Maya Arulpragasam è una fascinosissima donna dalle origini cingalesi, figlia di un attivista politico e musicista con un'idea molto chiara: suscitare interesse verso un mondo dimenticato, facendo convivere invettiva e ballo ("scrivere cose importanti e farle suonare come nulla"). Le carte in regola per diventare sensazione. Il violento e fresco "Arular", disco d'esordio, uno dei più chiacchierati e apprezzati del 2005.
Un anno e mezzo dopo, il ritorno. Non inganni la copertina pseudo-patinata, "Kala" si pone nel solco scavato dal predecessore e ne continua la storia ("Somalia Angola Ghana India Sri Lanka Burma Bamboo Banga. It's a Bamboo Banga, I said Bamboo Banga"). M.I.A. non scherza affatto, e cerca per le sue, ehm, "cose da dire", i contenitori più appropriati.

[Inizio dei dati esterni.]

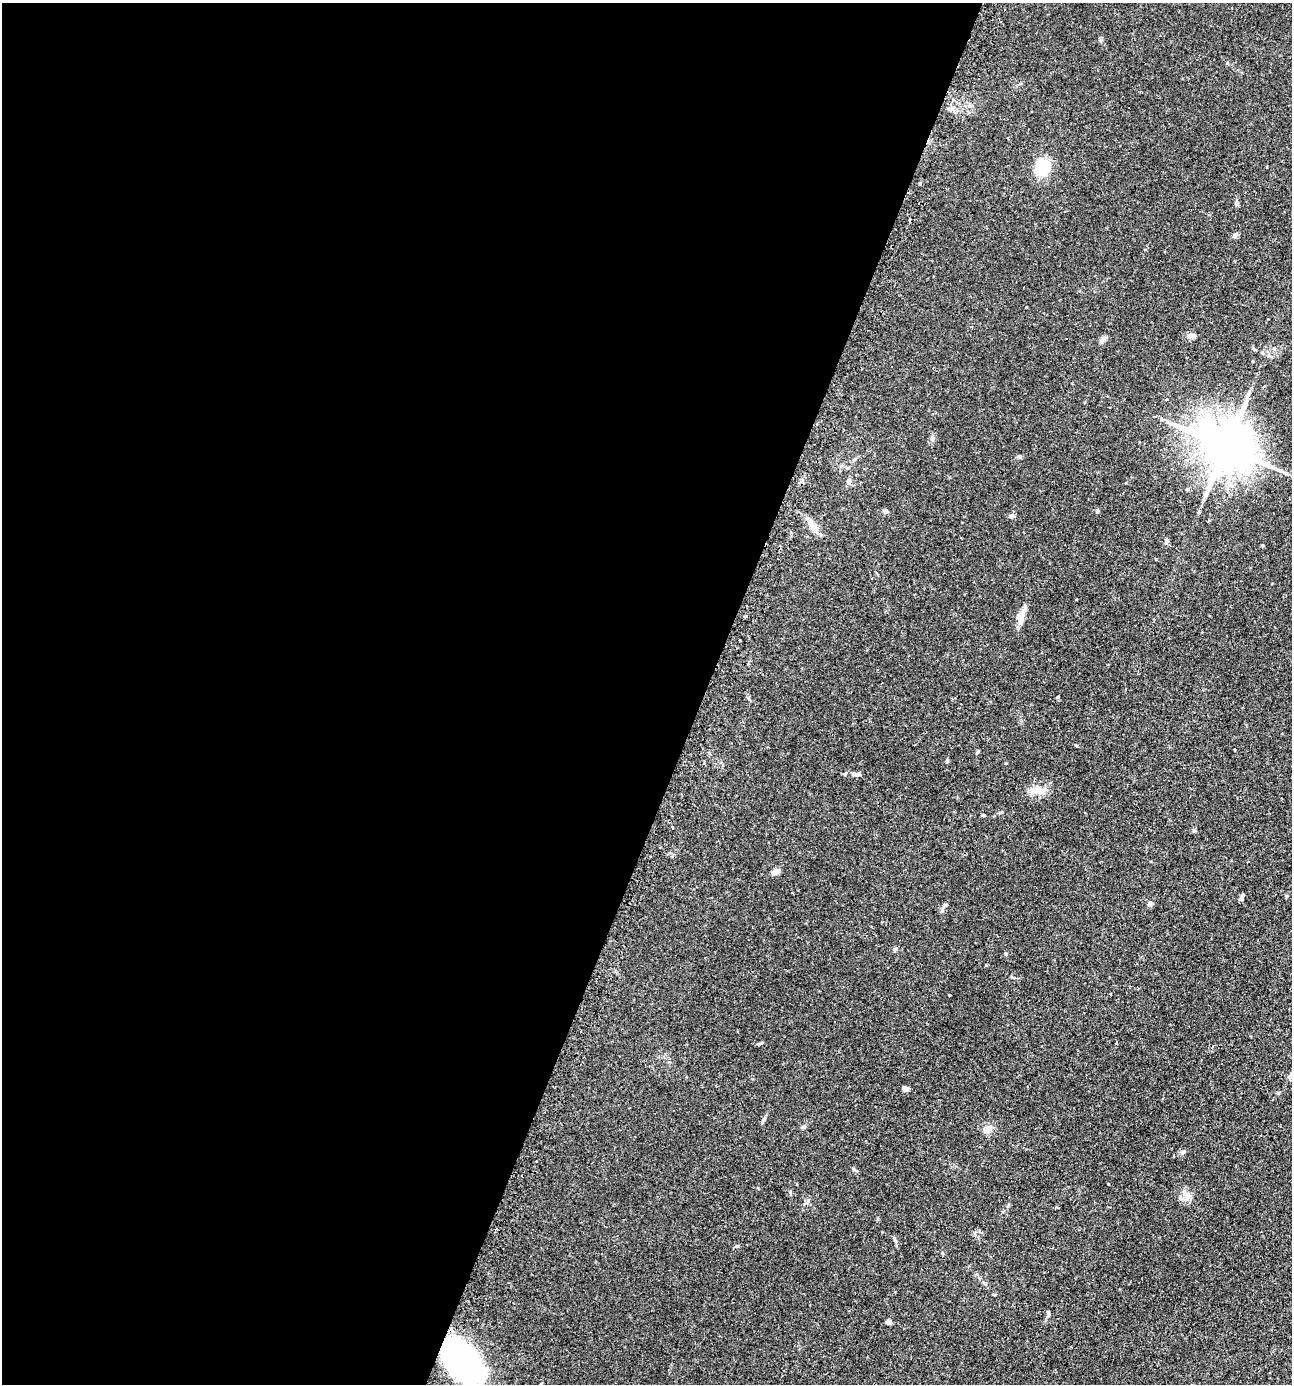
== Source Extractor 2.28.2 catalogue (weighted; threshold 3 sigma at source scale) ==
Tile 5 of 4 x 4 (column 1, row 2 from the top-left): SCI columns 169-1458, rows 2806-4187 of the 5630 x 5612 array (HDU 1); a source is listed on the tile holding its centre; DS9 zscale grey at full resolution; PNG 1294 x 1386 px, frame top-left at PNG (2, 3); no overlay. Shown black and unused: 54% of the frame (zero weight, under 2 of 3 exposures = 4% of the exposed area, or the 3 px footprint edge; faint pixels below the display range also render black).
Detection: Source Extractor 2.28.2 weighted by HDU 2 'WHT'; one run over the whole footprint, this tile lists its part. Background 0.152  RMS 0.0074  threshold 0.0331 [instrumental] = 3 sigma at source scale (4.5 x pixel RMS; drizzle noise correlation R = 1.50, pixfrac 1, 0.05/0.05 arcsec/px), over >= 5 px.
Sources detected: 31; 2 cosmic-ray / hot-pixel residue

Il suo capitolo due non è ossessionato dalla ricerca costante del singolo a ogni costo. Vira su equilibri difficili e involuti (la foresta gracchiante e assaltata in "Bird Flu", una bomba implosa; il basso scuro e ammiccante di "Mango Pickle Down River", cantata con dei bambini). Si apre a stili differenti (rivisita la disco-music in "Jimmy", chitarrina, batteria elettronica e violini; rallenta i battiti nella ipnotica mezza ballad "The Turn"). Accumula sostanza e ritmi (gli squittii elettronici che spingono "World Town" e "XR2"). Cita, cita e cita (New Order, Clash, Pixies, Modern Lovers).
Il lavoro è smisurato e profondo, il risultato lascia gustare con piacere, anche più dell'esordio. Il talento, poi, sublima nella fantastica "Paper Planes", spaventosamente trasognata, fra coretti, spari e registratori di cassa (e un grandissimo testo).
"Kala" è disco centrato, seppur non un capolavoro, e probabilmente M.I.A. non ha ancora fatto detonare il suo potenziale a pieno e con costanza. Nonostante ciò, che artisti così coraggiosi finiscano per ricevere titoloni sulle pagine dei giornali, di qualsivoglia giornale, non può che essere un bene.